Thursday I noticed some upper respiratory irritation and increased dry cough, but still nothing wildly significant. Thursday night however I became increasingly short of breath, and I had to do a nebulizer at 5am on Friday because my airways felt so inflamed that it actually hurt. My fever had also taken a turn for the dramatic and shot up to 103.1. Which meant I got to rush out erev Shabbos during a blizzard to see my doctor, because of course I have to do these things in the most stressful and inconvenient way possible. I thought I was going to be admitted, but surprisingly my pulmonary function numbers were the same as 2 weeks ago, so thankfully my lungs hadn’t taken a hit from the infection. They did a flu swab, but since it takes a few days to get the results I started taking Tamiflu just in case that’s what I have. I also started an oral antibiotic to help keep my CF infections in check while my body battles whatever virus I have. And then I went home and basically slept for the entire Shabbos.

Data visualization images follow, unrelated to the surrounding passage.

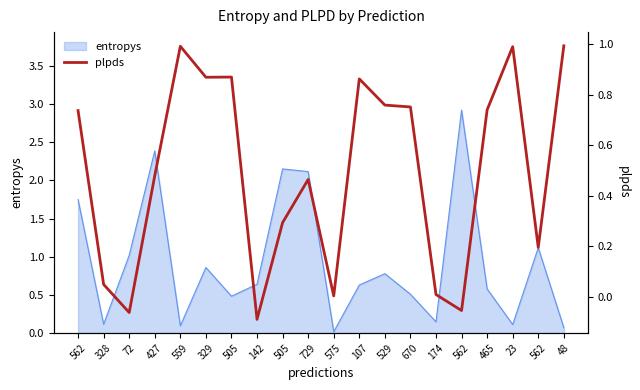

How many lines are shown in the chart?

1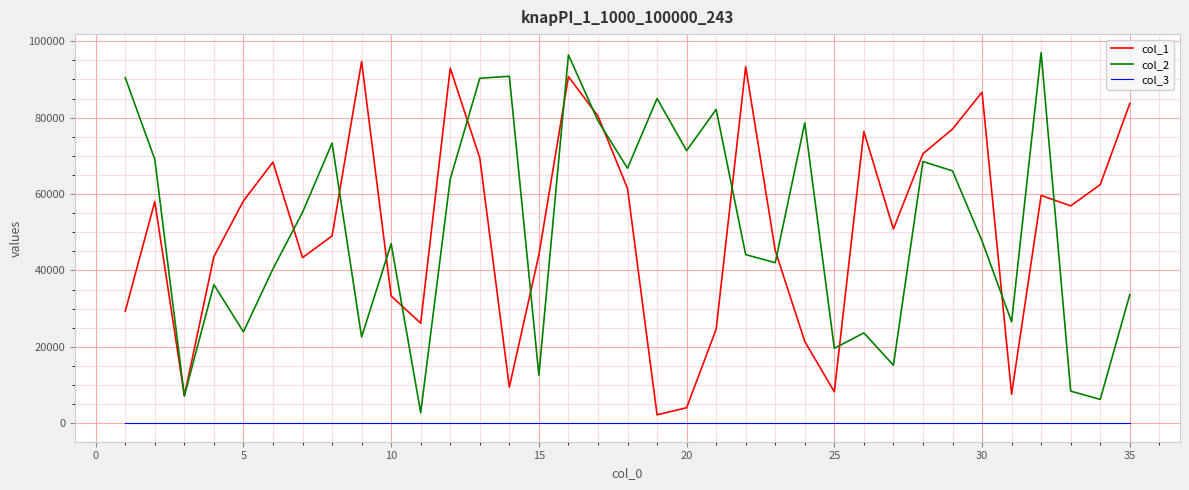

What is the smallest value displayed?

1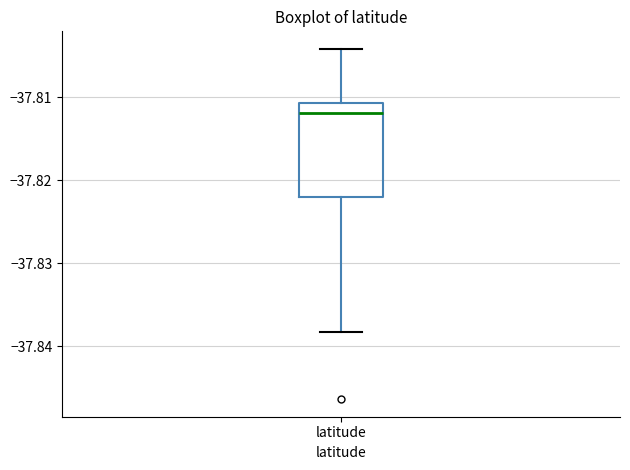

Transcribe this box plot: give where the median line is, the range the box spans, and where the two whiskers end, as read against the y-axis. The values are not printed on the chart, so give them approximately, as read against the axis.

median -37.812, box -37.822 to -37.811, whiskers -37.838 to -37.804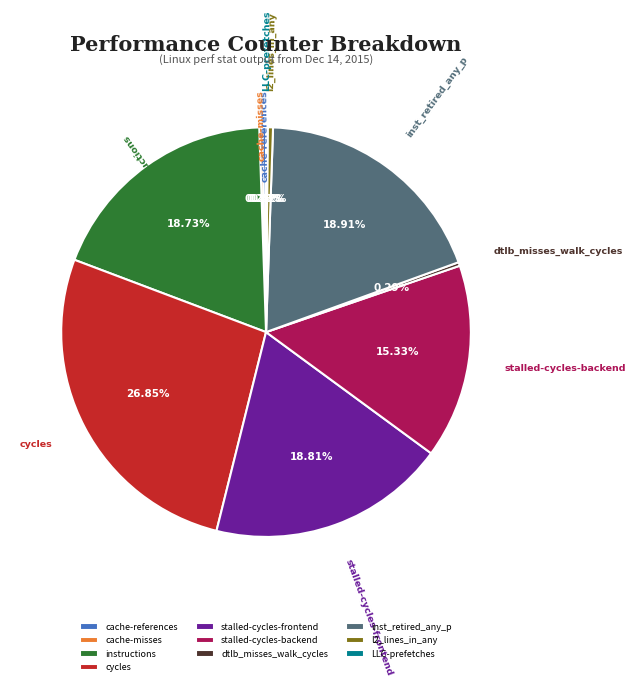

Which category has the biggest portion of the pie?

cycles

I was EXTREMELY upset when I woke up sick on Wednesday. First of all, I had only felt decent for 2 weeks, and it wasn’t even 2 weeks since I stopped IVs. But also, Purim started Wednesday night, and I was worried that I would miss all the fun. I was particularly bitter after spending all Chanukah in the hospital. I just can’t seem to catch a break this winter!! Fortunately, my symptoms weren’t too bad Wednesday and Thursday, and I was able to costume up and get out and participate in the holiday. Though I wish this illness could have held off just a couple days, I’m VERY grateful that I still got to enjoy Purim!

I’m also very glad that I got to show off the costume I worked so hard on: A rabid Eagles fan, complete with a Philly street pole to climb! And of course, shalach manos in Eagles green, including homemade green hamentashen!